На самом деле она никогда не просила Генри лгать. Она просто притворилась. Когда мгновенная вспышка ярости прошла и вернулось хладнокровие, она рассказала Генри альтернативную версию событий. Не «Извини, я сделала тебе больно. Тебе очень больно?» и даже не «Почему ты не слушаешься, так что мне приходится тебя наказывать?», а «Ой, милый, какая царапина! Ты опять игрался с той кошкой? Надо быть осторожнее».

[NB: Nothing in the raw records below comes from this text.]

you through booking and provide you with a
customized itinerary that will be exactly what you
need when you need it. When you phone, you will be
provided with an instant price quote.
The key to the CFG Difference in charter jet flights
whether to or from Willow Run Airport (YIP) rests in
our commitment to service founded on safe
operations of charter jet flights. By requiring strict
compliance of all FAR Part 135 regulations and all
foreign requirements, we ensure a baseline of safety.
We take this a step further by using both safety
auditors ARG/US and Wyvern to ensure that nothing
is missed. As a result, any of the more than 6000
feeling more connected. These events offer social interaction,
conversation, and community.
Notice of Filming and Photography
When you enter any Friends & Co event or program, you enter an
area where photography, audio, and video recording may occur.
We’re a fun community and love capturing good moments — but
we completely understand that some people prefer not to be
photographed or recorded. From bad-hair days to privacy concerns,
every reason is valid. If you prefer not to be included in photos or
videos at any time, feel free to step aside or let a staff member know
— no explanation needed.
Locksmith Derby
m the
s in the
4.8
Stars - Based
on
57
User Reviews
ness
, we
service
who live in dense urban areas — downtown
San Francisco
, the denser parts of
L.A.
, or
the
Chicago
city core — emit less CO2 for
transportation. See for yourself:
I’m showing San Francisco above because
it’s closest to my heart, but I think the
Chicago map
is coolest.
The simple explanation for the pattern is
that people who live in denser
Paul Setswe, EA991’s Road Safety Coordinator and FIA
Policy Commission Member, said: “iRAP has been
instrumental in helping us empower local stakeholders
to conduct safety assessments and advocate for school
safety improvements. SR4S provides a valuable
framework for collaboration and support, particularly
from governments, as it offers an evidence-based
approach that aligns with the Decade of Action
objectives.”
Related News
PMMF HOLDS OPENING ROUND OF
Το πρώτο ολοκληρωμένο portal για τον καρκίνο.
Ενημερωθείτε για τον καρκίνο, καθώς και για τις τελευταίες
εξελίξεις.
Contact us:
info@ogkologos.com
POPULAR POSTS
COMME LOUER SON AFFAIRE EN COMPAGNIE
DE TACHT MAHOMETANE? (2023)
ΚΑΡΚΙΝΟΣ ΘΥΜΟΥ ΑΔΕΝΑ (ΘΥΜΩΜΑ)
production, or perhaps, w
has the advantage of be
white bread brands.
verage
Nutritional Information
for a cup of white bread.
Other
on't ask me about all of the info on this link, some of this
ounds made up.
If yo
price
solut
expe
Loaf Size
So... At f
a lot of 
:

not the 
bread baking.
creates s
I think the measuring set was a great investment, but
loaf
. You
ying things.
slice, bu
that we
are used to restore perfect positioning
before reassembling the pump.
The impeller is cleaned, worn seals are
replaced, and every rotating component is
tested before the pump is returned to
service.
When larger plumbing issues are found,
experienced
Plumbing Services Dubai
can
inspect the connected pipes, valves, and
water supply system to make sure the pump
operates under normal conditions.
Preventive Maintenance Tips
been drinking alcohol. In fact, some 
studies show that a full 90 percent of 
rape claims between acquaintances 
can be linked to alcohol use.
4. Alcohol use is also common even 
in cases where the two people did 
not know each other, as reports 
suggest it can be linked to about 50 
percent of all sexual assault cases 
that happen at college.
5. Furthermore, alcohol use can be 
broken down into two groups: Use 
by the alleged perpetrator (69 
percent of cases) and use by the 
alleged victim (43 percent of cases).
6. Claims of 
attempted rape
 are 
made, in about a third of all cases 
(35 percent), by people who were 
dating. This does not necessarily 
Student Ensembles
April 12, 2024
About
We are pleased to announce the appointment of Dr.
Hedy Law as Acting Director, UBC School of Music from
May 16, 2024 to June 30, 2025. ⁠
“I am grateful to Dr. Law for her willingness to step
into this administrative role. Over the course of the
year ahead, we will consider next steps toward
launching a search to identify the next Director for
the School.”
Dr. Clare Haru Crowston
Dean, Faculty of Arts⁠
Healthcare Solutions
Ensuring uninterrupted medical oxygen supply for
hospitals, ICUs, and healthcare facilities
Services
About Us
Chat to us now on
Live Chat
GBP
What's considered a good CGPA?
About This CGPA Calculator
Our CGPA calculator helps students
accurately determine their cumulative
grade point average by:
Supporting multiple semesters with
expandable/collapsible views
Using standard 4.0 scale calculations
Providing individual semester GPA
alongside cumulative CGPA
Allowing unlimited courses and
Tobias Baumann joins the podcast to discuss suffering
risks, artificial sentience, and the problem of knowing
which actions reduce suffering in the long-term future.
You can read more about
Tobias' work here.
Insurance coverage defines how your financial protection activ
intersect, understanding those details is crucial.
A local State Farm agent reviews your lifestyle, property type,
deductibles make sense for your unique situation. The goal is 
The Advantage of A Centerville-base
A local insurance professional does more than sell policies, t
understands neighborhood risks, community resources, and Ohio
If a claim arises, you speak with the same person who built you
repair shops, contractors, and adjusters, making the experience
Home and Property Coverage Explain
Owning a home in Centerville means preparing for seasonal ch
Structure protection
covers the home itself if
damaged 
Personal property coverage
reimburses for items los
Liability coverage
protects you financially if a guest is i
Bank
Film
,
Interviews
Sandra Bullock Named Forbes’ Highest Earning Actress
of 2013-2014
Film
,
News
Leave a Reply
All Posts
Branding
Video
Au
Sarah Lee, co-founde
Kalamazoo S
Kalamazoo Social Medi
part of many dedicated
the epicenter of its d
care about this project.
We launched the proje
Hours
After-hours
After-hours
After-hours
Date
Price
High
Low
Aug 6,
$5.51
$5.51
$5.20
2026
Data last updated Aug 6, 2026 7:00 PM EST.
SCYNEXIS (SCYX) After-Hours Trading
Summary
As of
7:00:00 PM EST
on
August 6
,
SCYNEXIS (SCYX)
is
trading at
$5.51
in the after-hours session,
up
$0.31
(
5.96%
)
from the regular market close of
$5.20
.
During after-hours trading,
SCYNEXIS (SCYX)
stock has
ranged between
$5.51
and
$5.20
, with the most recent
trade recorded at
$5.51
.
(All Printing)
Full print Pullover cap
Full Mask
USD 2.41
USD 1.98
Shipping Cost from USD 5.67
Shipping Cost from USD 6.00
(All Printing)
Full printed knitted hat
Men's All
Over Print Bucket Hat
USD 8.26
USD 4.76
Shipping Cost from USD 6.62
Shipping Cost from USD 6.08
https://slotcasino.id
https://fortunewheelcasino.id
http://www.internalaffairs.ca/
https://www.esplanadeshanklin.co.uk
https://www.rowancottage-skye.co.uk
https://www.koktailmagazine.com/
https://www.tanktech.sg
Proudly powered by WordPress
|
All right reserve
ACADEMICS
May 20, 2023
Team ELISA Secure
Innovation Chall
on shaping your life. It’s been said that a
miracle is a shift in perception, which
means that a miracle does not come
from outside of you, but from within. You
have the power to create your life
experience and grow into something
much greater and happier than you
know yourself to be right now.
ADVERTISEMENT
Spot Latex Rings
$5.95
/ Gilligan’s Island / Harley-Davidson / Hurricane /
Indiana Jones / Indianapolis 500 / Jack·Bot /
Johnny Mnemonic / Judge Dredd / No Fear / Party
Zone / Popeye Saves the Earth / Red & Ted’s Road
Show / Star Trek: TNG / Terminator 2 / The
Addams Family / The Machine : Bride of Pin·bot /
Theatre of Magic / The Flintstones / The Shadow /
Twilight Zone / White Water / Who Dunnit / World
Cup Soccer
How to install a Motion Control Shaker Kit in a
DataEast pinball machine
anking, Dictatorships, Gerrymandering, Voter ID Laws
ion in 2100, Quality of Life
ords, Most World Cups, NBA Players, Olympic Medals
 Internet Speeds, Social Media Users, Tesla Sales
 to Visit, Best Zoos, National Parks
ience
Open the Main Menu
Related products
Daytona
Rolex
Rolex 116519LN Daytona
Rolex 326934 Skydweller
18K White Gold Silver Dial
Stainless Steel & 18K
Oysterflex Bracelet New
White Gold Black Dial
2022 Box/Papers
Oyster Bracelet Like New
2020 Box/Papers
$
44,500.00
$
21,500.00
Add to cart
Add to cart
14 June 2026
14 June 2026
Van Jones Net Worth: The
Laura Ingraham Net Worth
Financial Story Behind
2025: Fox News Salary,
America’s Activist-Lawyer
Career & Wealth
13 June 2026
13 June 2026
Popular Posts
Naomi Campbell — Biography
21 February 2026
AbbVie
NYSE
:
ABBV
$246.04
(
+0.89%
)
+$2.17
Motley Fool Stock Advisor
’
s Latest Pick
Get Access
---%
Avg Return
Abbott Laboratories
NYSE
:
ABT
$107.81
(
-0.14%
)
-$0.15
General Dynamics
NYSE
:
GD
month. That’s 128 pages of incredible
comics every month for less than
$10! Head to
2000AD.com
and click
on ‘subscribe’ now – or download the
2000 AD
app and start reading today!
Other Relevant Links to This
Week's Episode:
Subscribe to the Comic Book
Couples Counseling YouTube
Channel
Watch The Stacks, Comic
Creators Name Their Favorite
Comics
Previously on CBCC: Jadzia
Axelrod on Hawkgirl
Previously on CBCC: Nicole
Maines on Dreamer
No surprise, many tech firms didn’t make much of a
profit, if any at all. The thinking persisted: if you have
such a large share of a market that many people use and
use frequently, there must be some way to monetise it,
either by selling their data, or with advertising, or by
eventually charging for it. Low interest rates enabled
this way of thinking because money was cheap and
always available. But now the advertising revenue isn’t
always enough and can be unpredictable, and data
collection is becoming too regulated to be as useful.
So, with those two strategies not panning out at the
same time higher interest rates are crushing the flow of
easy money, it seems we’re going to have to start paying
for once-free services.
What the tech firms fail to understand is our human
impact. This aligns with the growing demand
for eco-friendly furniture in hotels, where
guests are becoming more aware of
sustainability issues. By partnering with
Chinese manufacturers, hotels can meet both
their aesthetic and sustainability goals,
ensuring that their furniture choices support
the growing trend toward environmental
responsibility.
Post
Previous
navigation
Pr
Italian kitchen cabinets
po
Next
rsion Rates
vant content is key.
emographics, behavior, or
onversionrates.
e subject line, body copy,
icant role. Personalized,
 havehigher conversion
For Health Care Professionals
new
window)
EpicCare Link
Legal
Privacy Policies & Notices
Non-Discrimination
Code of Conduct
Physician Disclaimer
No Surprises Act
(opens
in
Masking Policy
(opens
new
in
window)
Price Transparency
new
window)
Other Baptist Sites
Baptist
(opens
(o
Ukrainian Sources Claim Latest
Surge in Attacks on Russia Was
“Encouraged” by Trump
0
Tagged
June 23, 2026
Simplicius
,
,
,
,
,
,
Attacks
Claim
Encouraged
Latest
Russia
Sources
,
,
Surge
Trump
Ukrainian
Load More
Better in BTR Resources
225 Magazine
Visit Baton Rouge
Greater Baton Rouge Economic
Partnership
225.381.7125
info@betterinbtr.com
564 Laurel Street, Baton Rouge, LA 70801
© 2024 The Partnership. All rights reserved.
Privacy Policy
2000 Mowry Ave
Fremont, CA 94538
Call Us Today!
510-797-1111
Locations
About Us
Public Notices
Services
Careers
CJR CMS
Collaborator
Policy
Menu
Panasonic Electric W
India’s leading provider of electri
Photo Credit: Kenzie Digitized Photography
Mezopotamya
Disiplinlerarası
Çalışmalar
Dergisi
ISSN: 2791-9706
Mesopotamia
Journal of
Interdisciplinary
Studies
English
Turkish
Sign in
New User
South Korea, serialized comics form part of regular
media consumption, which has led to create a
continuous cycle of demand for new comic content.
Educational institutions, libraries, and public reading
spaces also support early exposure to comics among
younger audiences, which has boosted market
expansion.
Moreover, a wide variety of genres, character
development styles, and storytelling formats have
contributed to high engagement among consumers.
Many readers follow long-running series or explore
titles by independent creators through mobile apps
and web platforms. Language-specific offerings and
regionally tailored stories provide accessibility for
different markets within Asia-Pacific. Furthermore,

Магия состояла в том, что если упомянуть выдуманную версию событий между делом, можно было заставить его усомниться в собственной памяти. Она видела неуверенность в его глазах, взгляд бегал по потолку, пока он пытался решить для себя, какая версия более достоверна. Еще большая магия заключалась в том, что если повторять что-то регулярно, упорно и без нагнетания, то его воспоминания разрушались, заменяясь на измененную версию с придуманными им самим деталями. То, как придуманная ею условная кошка стала в его управляемом сознании реальной кошкой с именем, цветом, отметинами, убеждало ее сильнее, чем причиненная ею физическая боль, что она – психологический манипулятор и негодная мать, ломающая сына.
На видео Хейтс сказала:
– Это твоя мама тебе рассказала?
Генри ответил:
– Моя мама меня любит, но говорит, что я всех раздражаю и все усложняю. Моей маме будет лучше жить без меня. Мои мама и папа были бы женаты и вместе ездили бы по миру. Я не должен был родиться.
Боже. Неужели он действительно так думал? Неужели она заставила его так думать? Ее иногда одолевали мрачные мысли (как и любую мать), но она всегда мгновенно раскаивалась. И уж точно она никогда не говорила ему ничего подобного. Откуда он это взял?
– Тебе это мама сказала, Генри? Это она поцарапала тебя? – спросила Хейтс.
Он посмотрел прямо в камеру, глаза расширились, так что зрачки стали похожи на синие мячики в бассейне. Он покачал головой.